Mumbai, Tanwar points out, carries a queer history that is both visible and veiled—expressed in its art, its movements, its nightlife, and its public spaces. As research began, Tanwar recalls, the gaps became evident. Existing tours labelled “queer-friendly” often had little to do with queer lives or narratives.
In response, they partnered with a queer activist to build something from the ground up. The collaboration shaped everything: tone, content, route.

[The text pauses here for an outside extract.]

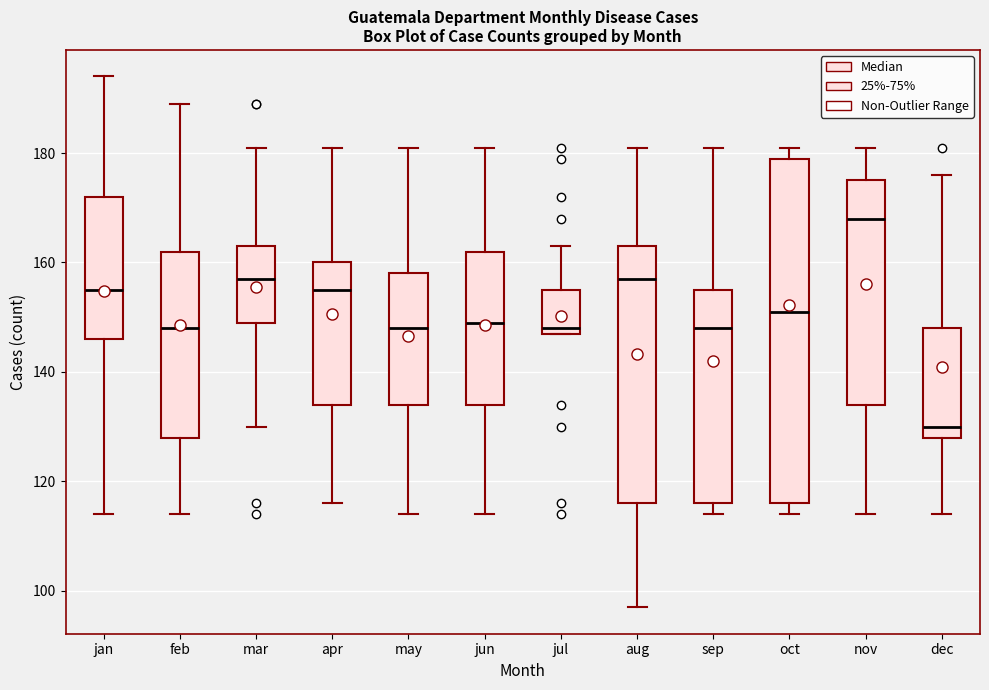

Which box's median line is the lowest?

dec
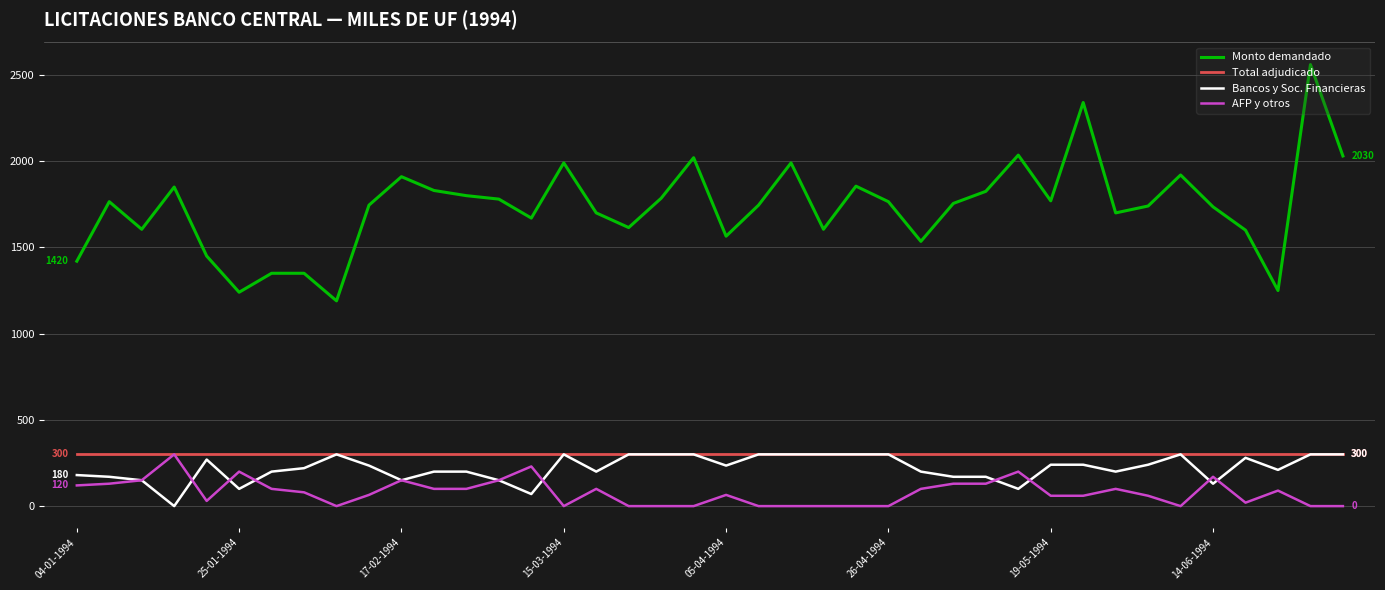

True or false: Total adjudicado and Monto demandado intersect in this chart.

False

The resulting tour delves into urban transgender experiences, intersections of caste and class in queer fashion, the history of pride movements, and even the politics of cruising—not in whispered tones, but as a crucial part of the city’s queer subculture. “It’s helped tourists understand how queer people have negotiated visibility, safety, and intimacy in a city like Mumbai,” the co-founder of No Footprints notes with much pride. Workshops, performances, and zine-making have since become integral parts of the experience, expanding the narrative to include both resilience and joy.
“Created by queer folks, for queer folks,” Tanwar says of the tour, “and led by queer voices.” The response, both from the community and travellers, has affirmed its significance.
The same commitment has shaped No Footprints’s expansion into Delhi and Jaipur. Singh, who led this extension, immersed herself in building relationships from the ground up. In Delhi, for instance, guests now walk into a 200-year-old perfumery, a “space with deep roots in the city’s Mughal history” where guests whip up their own fragrance “under the guidance of the eighth-generation perfumer. It’s intimate, hands-on, and full of history”, Tanwar delineates. Elsewhere, marginalised women conduct art workshops, and traditional calligraphers are given platforms to demonstrate their craft—and earn from it.
But as the company grows, so does the urgency. “Cities are changing faster than we can tell their stories,” Tanwar notes with urgency. The pace of gentrification, demolition, and displacement means that entire neighbourhoods, entire ways of life, are vanishing within months. “We’re just a small tour company,” he adds, “but if we can bring awareness—even one tour at a time—maybe we can help people see the value in preserving what’s left.”
It is this mission that earned No Footprints accolades such as the WTM Global Award for Inclusion and Diversity. Tanwar doesn’t downplay the validation. “Running a small setup comes with its fair share of stress—you’re constantly putting out fires,” he says. Recognition, when it comes, helps them stay on track. “It reminds us we’re on the right path. And yes, it motivates us—to keep going, to keep telling stories that matter.”
Looking ahead, Tanwar is clear-eyed about the path forward. They hope to deepen collaborations with communities, make better use of social media to raise awareness rather than just sell tours, and focus more intently on stories of resilience. The team is also looking to work with organisations that can help them measure their cultural impact — a notoriously difficult task, but one they believe is vital.
Perhaps most significantly, they want to share what they’ve learned. Plans are underway to build mentorship and training programmes for future travel entrepreneurs — a chance to pass on not just a model, but a way of working that places integrity above convenience.
Because for No Footprints, the work has never just been about tours. It has always been about people — and the stories that risk being forgotten if they’re not told now.